依頼内容 A: 前橋育英の準決勝を伝える記事で、渡邊が後半9分に放ったシュートはどうなったか。
依頼内容 B: 前橋育英の準決勝を伝える記事の続きを、最後の文の後から書いてください。

【高校選手権】前橋育英 1(5PK4)1 流経大柏|歴史的勝利の裏で試練に立たされるエース

2015年01月10日 平野貴也

大会無得点に苦悩する渡邊…決勝で“いいとこ取り”はなるか!?

得点にこそ至っていないものの、そのシュートは間違いなく相手に脅威を与えてきた。星稜との決勝で、渡邊はみずからのゴールで日本一を決められるか。 (C) SOCCER DIGEST

 前橋育英が、ついに決勝進出を果たした。準決勝は過去に4度も敗れている「鬼門」だっただけに、これを突破した喜びはひとしおである。
 
 ところが、そんなチームのなかで表情の浮かない選手がいた。元U-17日本代表の背番号10、MF渡邊凌磨だ。両足で強烈なシュートを打つことができるチームの得点源で、左MFながらFWと巧みにポジションを交代し、相手の背後に抜け出る動きも見せるチームだが、今大会はここまで無得点である。
 
 そのことについて渡邊は試合後、「あとは点を取るだけ。正直、チームに迷惑をかけているので、恩返しをしたいというか……」と納得のいかない様子で語っていた。
 
 これに対して山田耕介監督は、「得点はないが、プレスバックの面で相当貢献してくれている」と献身性も評価している。とはいえ、エースの得点を期待していることは間違いない。準々決勝の前日には、食事中に盛り上がっていた攻撃陣グループに「点も取っていないのに、そんなに騒ぐ余裕はないはずだろ」と雷を落とした。
 
 渡邊は準決勝で得点こそなかったが、キレのあるプレーを見せていた。序盤から鋭いターンで相手のマークをはがし、強烈なシュートを浴びせて相手を脅かした。後半9分には、相手を振り切ってポスト直撃の惜しいシュートも放っている。攻撃面でも、貢献度は高いのだ。

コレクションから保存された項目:
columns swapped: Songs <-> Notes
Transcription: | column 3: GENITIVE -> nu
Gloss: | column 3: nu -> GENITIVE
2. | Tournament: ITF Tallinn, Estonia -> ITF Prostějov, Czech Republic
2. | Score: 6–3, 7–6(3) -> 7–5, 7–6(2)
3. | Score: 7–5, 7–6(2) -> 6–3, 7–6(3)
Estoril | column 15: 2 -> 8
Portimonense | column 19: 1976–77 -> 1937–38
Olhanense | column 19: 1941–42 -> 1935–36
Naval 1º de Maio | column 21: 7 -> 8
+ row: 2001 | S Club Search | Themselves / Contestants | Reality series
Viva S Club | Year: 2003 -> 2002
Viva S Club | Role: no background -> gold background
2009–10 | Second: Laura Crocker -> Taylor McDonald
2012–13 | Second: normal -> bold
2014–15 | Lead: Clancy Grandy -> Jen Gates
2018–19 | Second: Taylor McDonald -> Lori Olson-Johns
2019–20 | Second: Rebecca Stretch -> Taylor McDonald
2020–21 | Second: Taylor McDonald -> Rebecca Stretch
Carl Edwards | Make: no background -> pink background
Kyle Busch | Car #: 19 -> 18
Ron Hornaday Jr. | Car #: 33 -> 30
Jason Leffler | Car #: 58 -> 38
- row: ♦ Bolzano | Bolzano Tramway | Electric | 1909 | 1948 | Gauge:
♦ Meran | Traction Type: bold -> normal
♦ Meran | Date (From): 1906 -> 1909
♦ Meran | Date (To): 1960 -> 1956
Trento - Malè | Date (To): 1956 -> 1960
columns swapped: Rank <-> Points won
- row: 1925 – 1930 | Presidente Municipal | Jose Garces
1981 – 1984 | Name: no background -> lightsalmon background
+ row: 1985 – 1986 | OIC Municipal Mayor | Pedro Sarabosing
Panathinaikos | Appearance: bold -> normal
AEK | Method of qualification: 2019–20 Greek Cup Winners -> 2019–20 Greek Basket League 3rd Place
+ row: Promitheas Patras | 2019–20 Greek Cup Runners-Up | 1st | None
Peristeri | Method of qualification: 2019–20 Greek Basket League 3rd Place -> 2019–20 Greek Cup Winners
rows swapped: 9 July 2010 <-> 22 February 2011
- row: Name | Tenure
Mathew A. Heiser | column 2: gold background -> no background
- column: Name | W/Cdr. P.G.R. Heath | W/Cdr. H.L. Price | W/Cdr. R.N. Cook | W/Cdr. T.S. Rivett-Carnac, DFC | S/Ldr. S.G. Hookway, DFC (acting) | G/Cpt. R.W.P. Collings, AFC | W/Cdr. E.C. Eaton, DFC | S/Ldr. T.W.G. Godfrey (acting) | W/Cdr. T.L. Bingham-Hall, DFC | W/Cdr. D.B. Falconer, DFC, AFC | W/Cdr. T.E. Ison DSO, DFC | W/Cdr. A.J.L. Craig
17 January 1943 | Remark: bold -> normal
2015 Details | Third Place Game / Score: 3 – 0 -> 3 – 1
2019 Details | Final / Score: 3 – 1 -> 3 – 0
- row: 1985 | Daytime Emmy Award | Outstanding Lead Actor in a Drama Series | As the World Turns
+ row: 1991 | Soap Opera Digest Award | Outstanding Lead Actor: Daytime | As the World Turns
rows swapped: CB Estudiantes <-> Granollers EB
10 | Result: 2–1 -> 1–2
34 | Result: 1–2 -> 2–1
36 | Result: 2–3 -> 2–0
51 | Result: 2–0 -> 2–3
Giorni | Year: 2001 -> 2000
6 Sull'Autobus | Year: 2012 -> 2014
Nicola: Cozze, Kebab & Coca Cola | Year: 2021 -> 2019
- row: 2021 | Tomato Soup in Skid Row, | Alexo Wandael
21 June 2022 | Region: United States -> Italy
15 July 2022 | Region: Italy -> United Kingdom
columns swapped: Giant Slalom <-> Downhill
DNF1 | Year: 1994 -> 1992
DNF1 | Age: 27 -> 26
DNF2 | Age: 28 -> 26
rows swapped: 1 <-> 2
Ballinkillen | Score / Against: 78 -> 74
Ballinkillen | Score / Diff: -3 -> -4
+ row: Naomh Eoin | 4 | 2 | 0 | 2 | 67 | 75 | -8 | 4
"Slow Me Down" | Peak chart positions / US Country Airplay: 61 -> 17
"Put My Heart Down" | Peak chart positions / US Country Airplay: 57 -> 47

実行結果 A: ポストを直撃した。

実行結果 B:
 しかしエースである以上、4戦無得点という結果は無視できない。欲しくて仕方のないものに手が届かない……そのもどかしさについて渡邊は、「こんなに点が取れないのは久しぶりというか、初めてに近い。でも、ネガティブになっても意味がない。これは、自分しか経験できない試練だと思う。ひと皮むけて大きくなりたい」と語った。
 
 沈黙の続く渡邊だが、この前橋育英のエースには「大舞台に強い」という一面もある。高校総体や高校選手権の県大会決勝では、いずれもゴールを挙げた。チームメートの坂元達裕は、「決勝では必ず点を取って、いいところを持っていく(笑)」と信頼を寄せている。
 
 現状を不振と捉えているのは、渡邊自身だけなのかもしれない。準決勝の動きを見る限り、キレは増しているし、いつ両足の大砲が火を噴いてもおかしくないという期待も抱ける。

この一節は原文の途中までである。